(Extracted data)
● ● ● ●

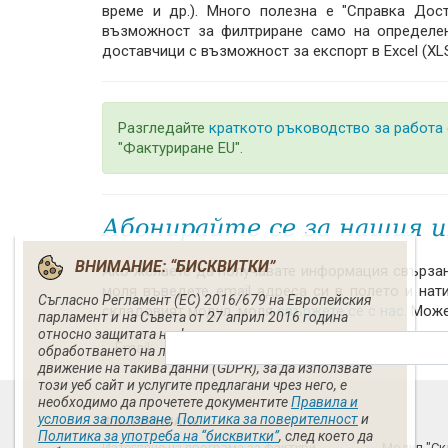
време и др.). Много полезна е "Справка Дос
възможност за филтриране само на определен
доставчици с възможност за експорт в Excel (XL
Разгледайте
краткото ръководство за работа 
"Фактуриране EU".
Абонирайте се за нашия 
ВНИМАНИЕ: “БИСКВИТКИ”
Ако желаете да получавате информация свързан
моля въведете email адреса си в полето и нат
Съгласно Регламент (ЕС) 2016/679 на Европейския
складовият модул, моля
свържете се с нас
. Може
парламент и на Съвета от 27 април 2016 година
относно защитата на физическите лица във връзка с
Email:
обработването на лични данни и относно свободното
движение на такива данни (GDPR), за да използвате
този уеб сайт и услугите предлагани чрез него, е
необходимо да прочетете документите
Правила и
условия за ползване
,
Политика за поверителност
и
ФАКТУРИРАНЕ
Политика за употреба на “бисквитки”
, след което да
Изтегляне на програма за фактури
Модул "Ск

● ● ● ●

(Description of the task)
Of the lines above, retype only those from the line containing "Съгласно Регламент (ЕС)" through the line containing "движение на такива", including both, exactly.

(Expected answer)
Съгласно Регламент (ЕС) 2016/679 на Европейския
складовият модул, моля
свържете се с нас
. Може
парламент и на Съвета от 27 април 2016 година
относно защитата на физическите лица във връзка с
Email:
обработването на лични данни и относно свободното
движение на такива данни (GDPR), за да използвате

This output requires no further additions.